At the end of his senior year, Michael Wood '06 had the challenging and rewarding theatrical experience to which many Bowdoin thespians aspire; Wood embarked on an independent study in which he directed a production of The Laramie Project, the widely celebrated play about the reaction to the 1998 murder of Matthew Shepard, a gay student at the University of Wyoming.

"It really was the culmination of all of my years at Bowdoin," Wood said. "I began working with the piece in Acting I with Professor Davis Robinson during the end of the semester scene work."

Wood said, "I remember going right up to the stacks and holing myself up. I read the play and I completely fell in love with it."

Wood's passion for the play intensified during his time at Bowdoin—by the time he was in the directing class he had developed a real "emotional connection to it."

"Working with the play at that point in my Bowdoin career was especially interesting, as it was tied to the gay and lesbian studies classes I was taking... I became really invested in researching the true stories of Matthew Shepard and the facts of the case," he said.

"By senior year I was ready to go with my proposal to direct the show. Really, I had been formulating ideas for so long now and it all just fell into place."

Having the opportunity to direct, as opposed to act or dance in the production, was a new and challenging role for Wood.

"In some ways, it was more fulfilling because of the amount of work that went into it. I wasn't just in charge of lines but really I had been prepping for two and a half years."

Wood explained that his experience with The Laramie Project was especially rewarding because of the relationship he had cultivated with the arts community while at Bowdoin. The power and importance of that community was one that he had felt from his first days on the Bowdoin campus.

Wood said he also values his years at Bowdoin because they tested and reaffirmed his passion for the arts.

"My junior year was an interesting experience for me because I really took a step away from the arts while studying abroad," Wood said. "At the time it was fine because I was doing lots of other things, but it was so nice to come back to Bowdoin and reconnect with the theater community and have the ability to perform again. At that point I was kind of still testing out my love and passion for performing and doing theatre: I knew I loved it but I didn't know I needed it."

"Looking back, I really didn't know that I would pursue the arts as fully as I did at Bowdoin or as fully as I did after Bowdoin," Wood said of his artistic journey.

Upon graduating, Wood fully pursued his passion for the arts, first capitalizing on an opportunity to study at l'École Internationale de Théƒtre Jacques Lecoq in Paris for six months, after which he moved to Boston and joined a small theater company.

"Boston is a great place to do professional theater in a smaller format. And so I spent two years in Boston and just did show after show after show of acting, dancing, and singing as a company member in the Gold Dust Orphans," he said.

"While at Bowdoin I kept telling myself that if I was going to keep doing theater I needed to make sure it was something I was passionate about.

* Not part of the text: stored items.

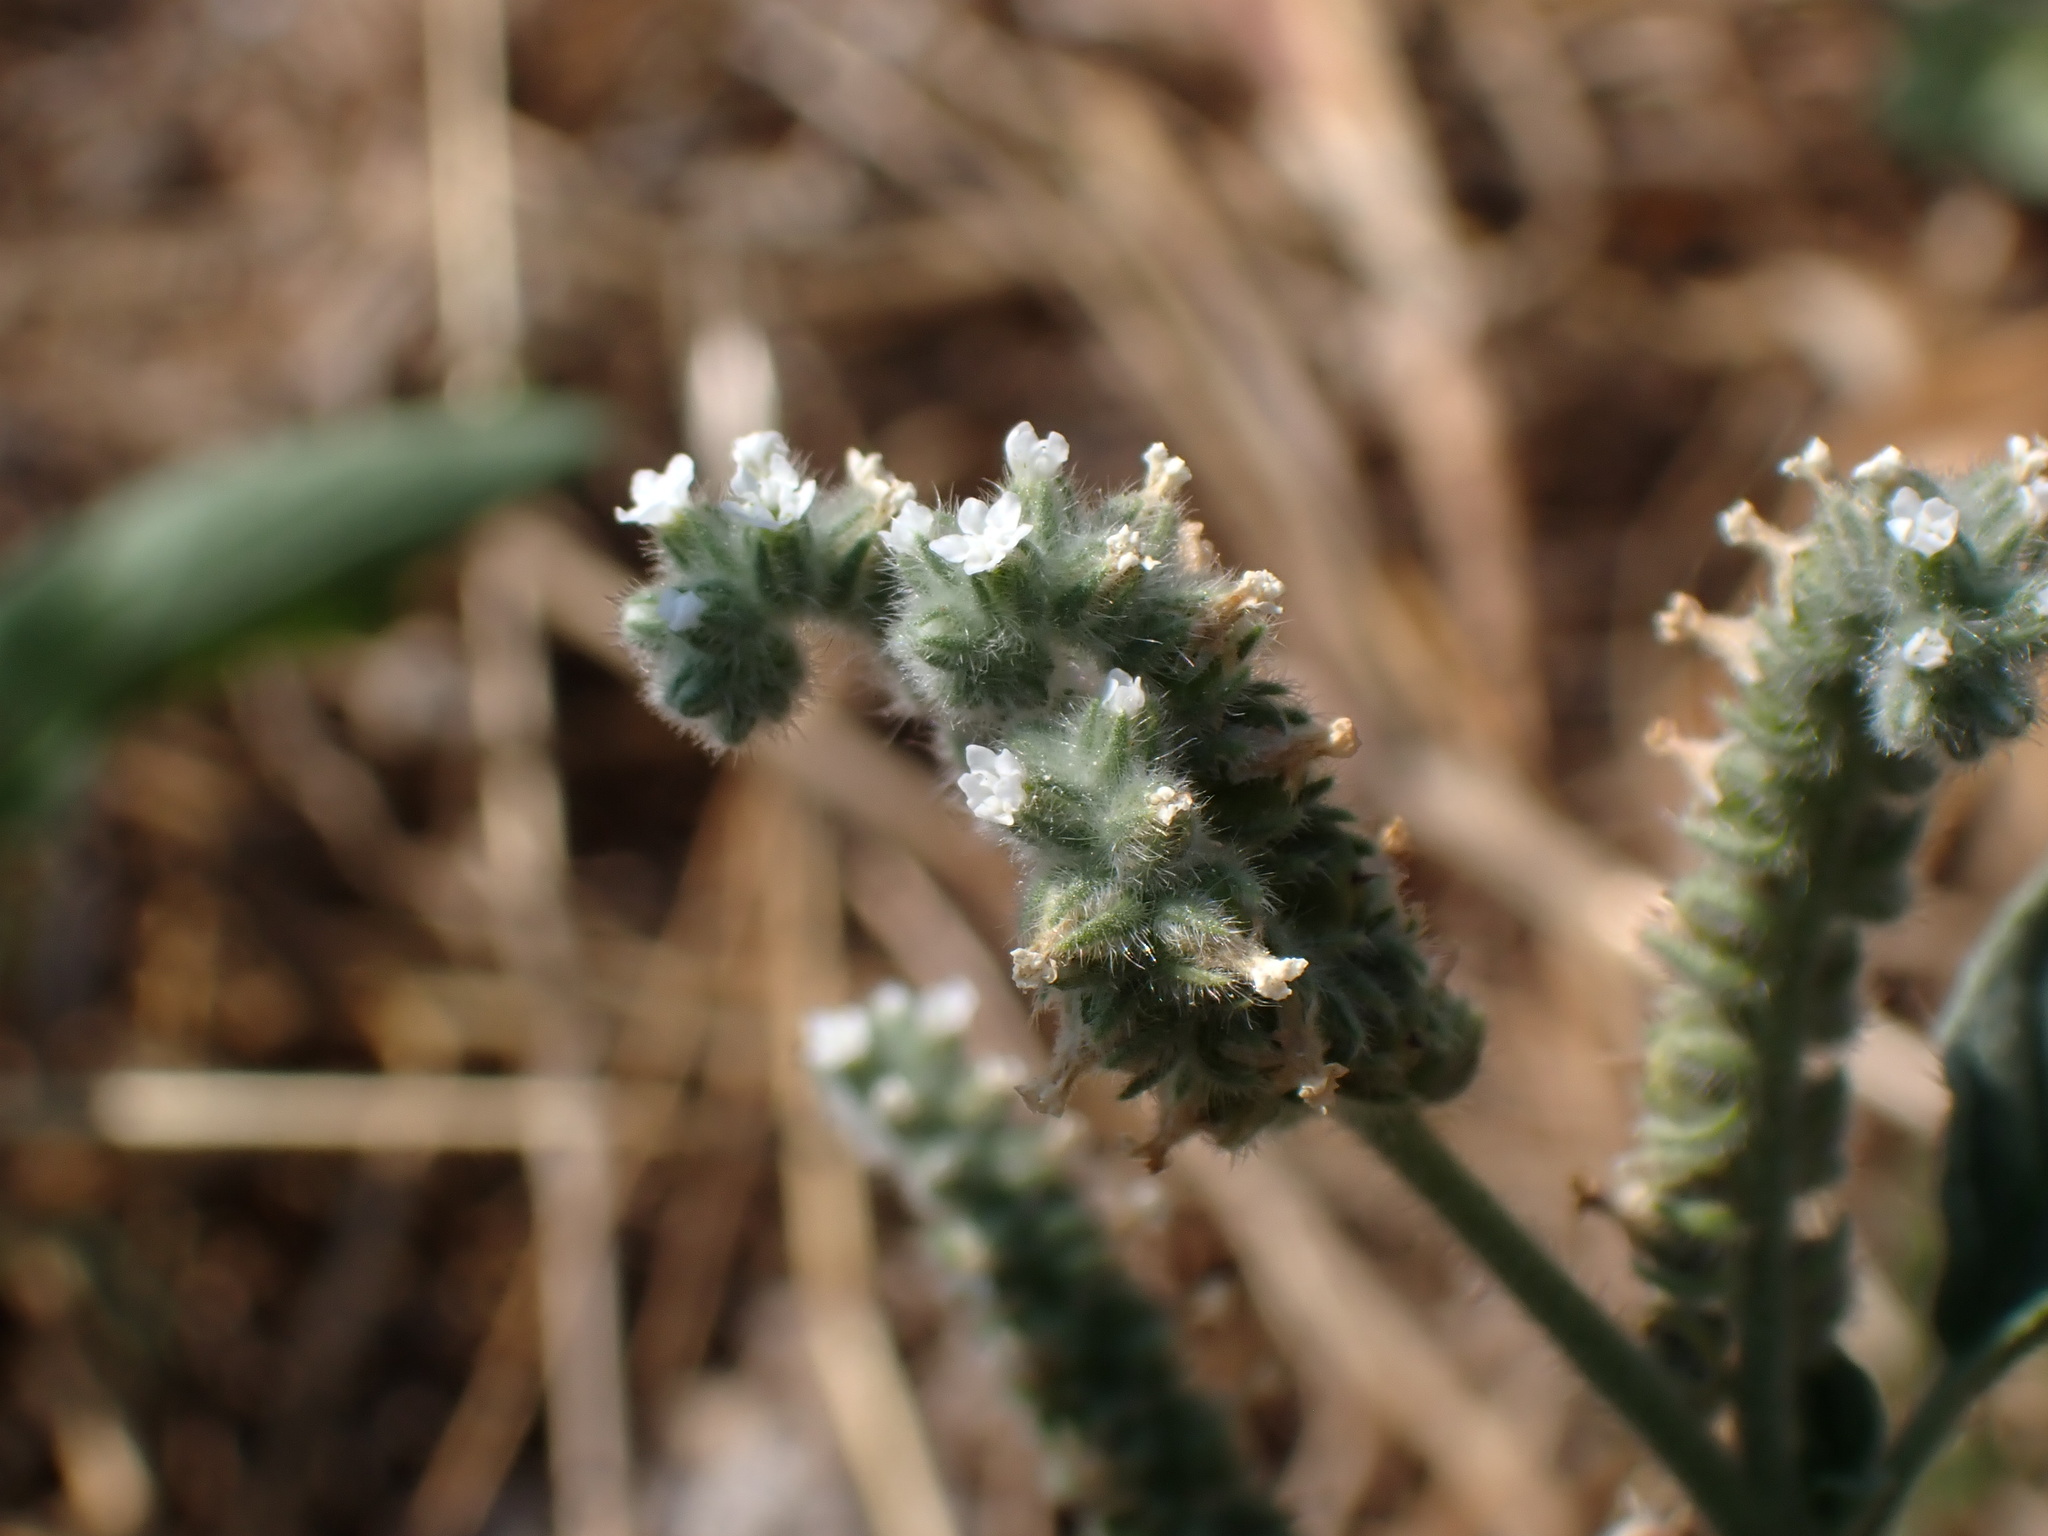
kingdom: Plantae
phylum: Tracheophyta
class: Magnoliopsida
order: Boraginales
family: Heliotropiaceae
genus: Heliotropium
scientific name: Heliotropium europaeum
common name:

And so I worked myself to the bone and I found out it was something I was truly passionate about," he added.

After two years in Boston testing this theory, Wood returned once again to Paris for a two-week workshop in the company of the world-renowned stage director Ariane Mnouchkine.

"It was the chance of a lifetime," Wood explained. "Every stage performer dreams to be in this space—and it was a dream that continued for me when I was asked to stay on after the workshop for a month and a half to audition for the company."

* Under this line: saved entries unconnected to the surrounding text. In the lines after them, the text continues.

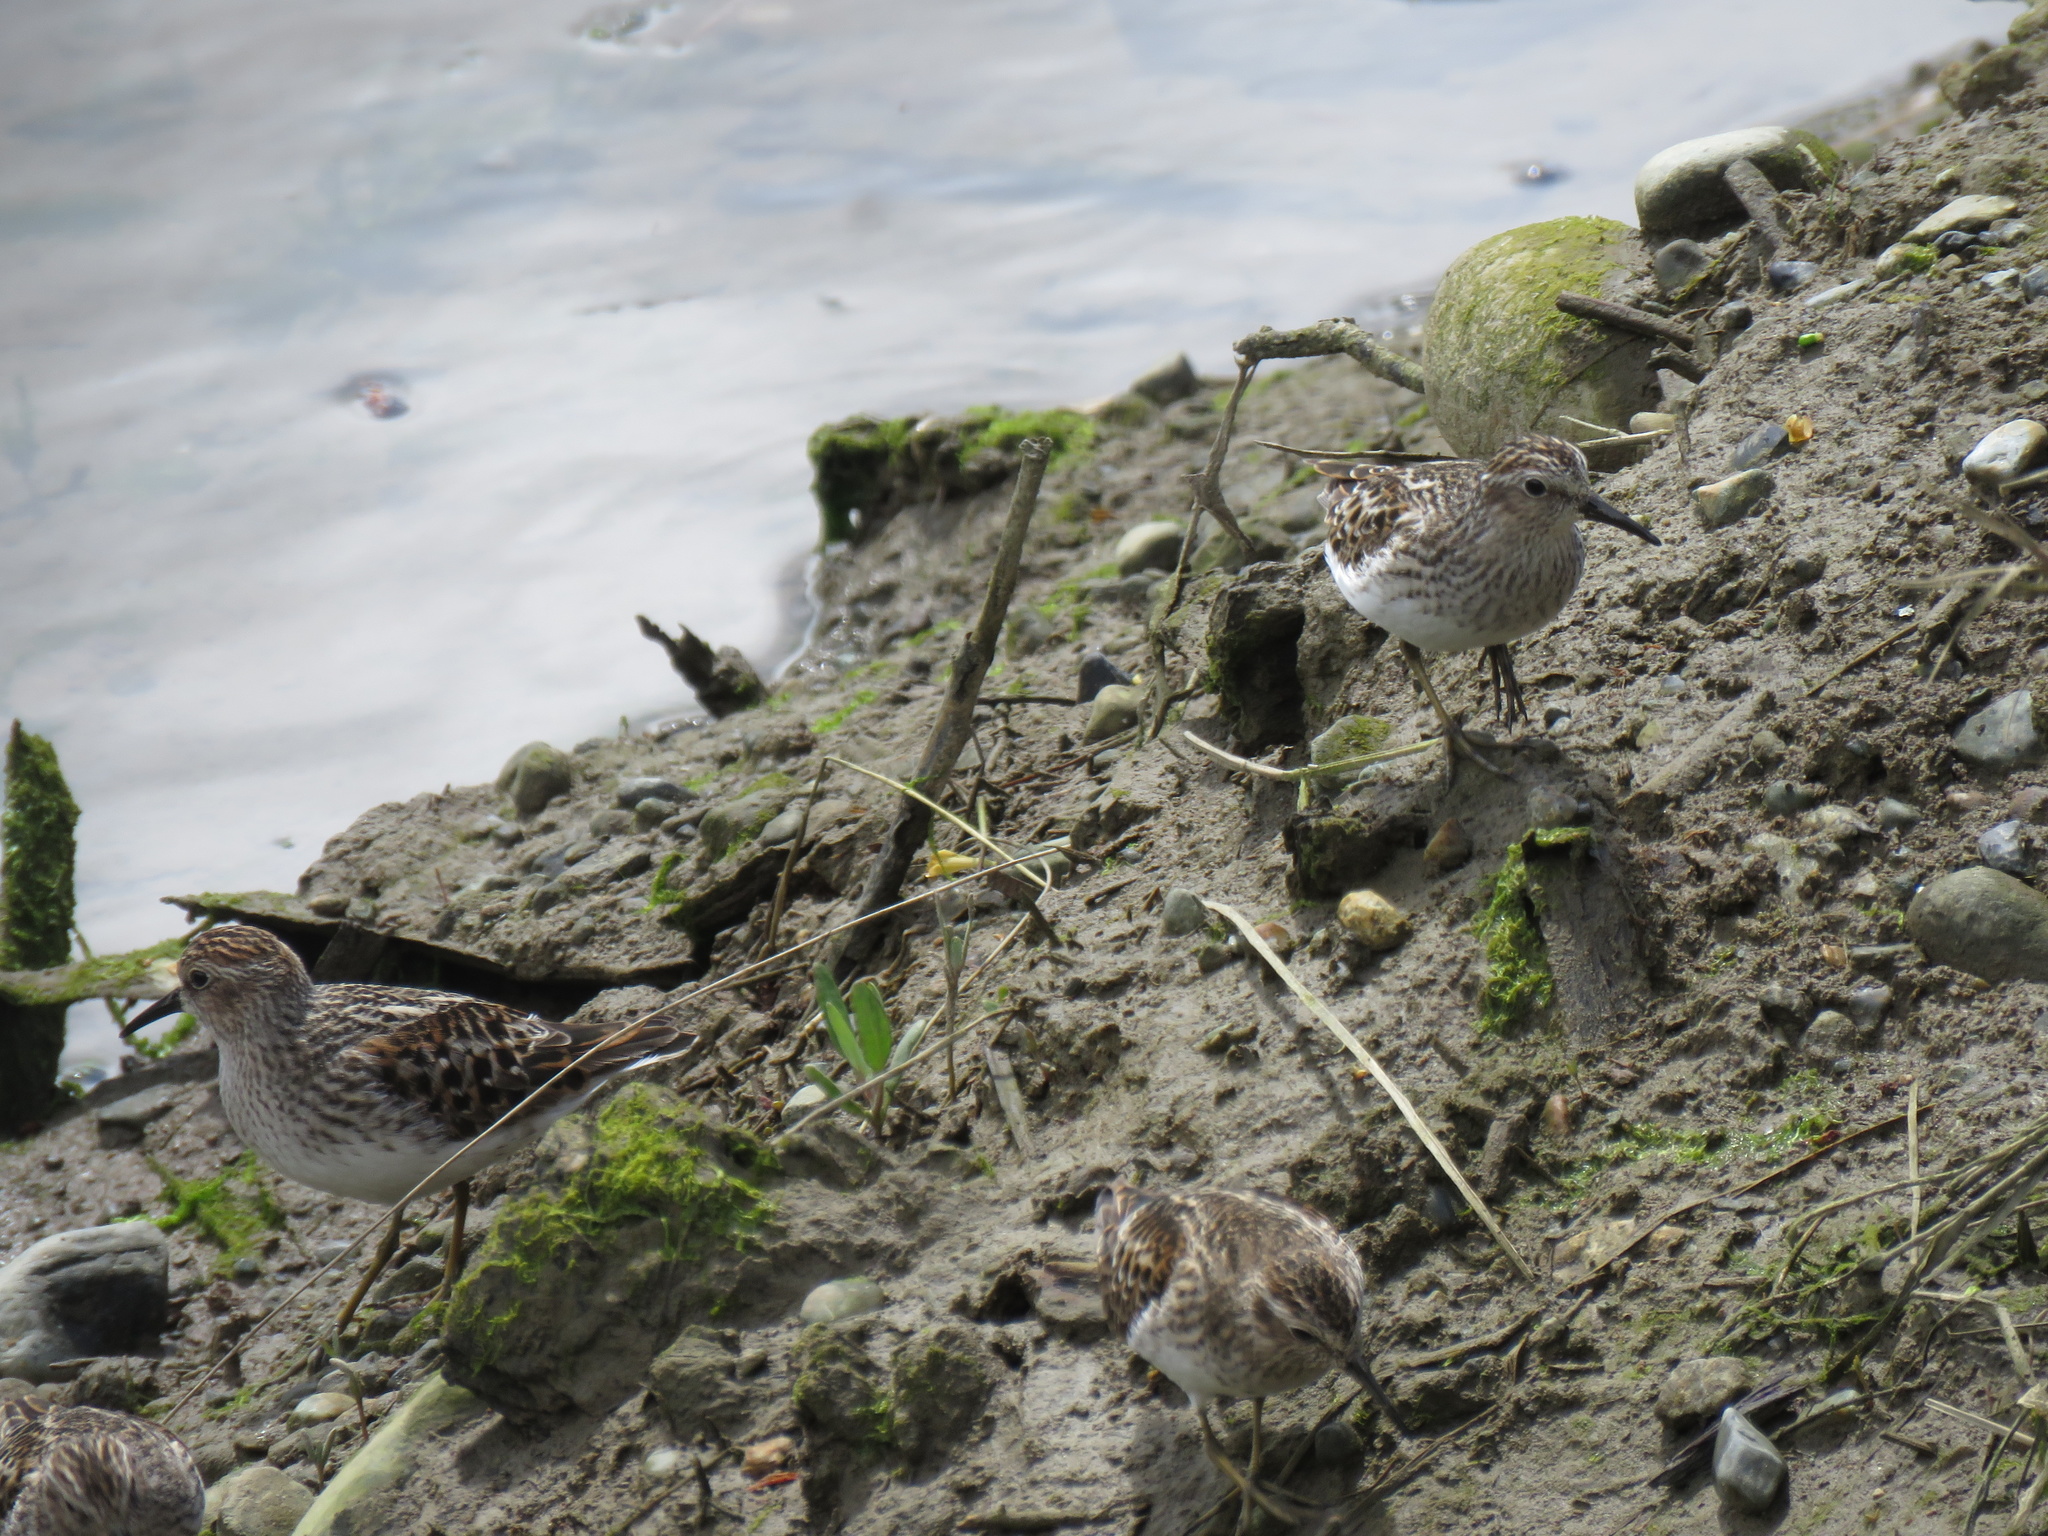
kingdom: Animalia
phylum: Chordata
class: Aves
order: Charadriiformes
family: Scolopacidae
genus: Calidris
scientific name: Calidris minutilla
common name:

"Working with that company was something out of a fantasy," said Wood. "I dropped everything I had in Boston to do that. It was just so amazing that this woman, this director and her company that I had so much respect and awe for saw enough in me to keep me around."

"It was one of the most challenging experiences ever. Every day I woke up ready and excited to do what I was doing, which was the ultimate sign to myself that I wanted to be doing theater."

"Eventually, I was told that I wasn't going to be a company member, which was a little heartbreaking, but all part of being an actor. I would never trade in that experience that I had."

Back in the U.S., Wood took the opportunity to separate himself from theater and reflect. Once again he scrutinized if, why and how acting was fulfilling him and keeping him happy.

"This past fall I returned to Boston to work again with the Gold Dust Orphans. They are a great company. I have just as much respect for them as I do for the company in Paris, even though they are just about polar opposites. They have this very loyal audience—and I can honestly say they are one of the best and most original theatre companies you can find in Boston," he said.

"Looking ahead, I have to say I'm just taking it as it comes. My big goal is to be able to travel while performing. I don't know how or when that will happen, whether it will be soon or in twenty years, but it is my dream," he added.

"If there is any advice I can give," Wood explained, "it is to take advantage of the immediate support and encouragement inherent to Bowdoin as a small community. At Bowdoin there will always be people there, people telling you you're doing a good job—people, for example, who're just getting out of a science test who say they are so excited to come to your show. There is this immediate sense of encouragement at Bowdoin that is invaluable and that you have to realize when you are out in a bigger city you don't get as often."

"Bowdoin really gave me a sense of self-worth. [It] gave me the willingness to try new things and the knowledge that I have a lot of people who have supported me in the past so there is no reason not to support myself," said Wood.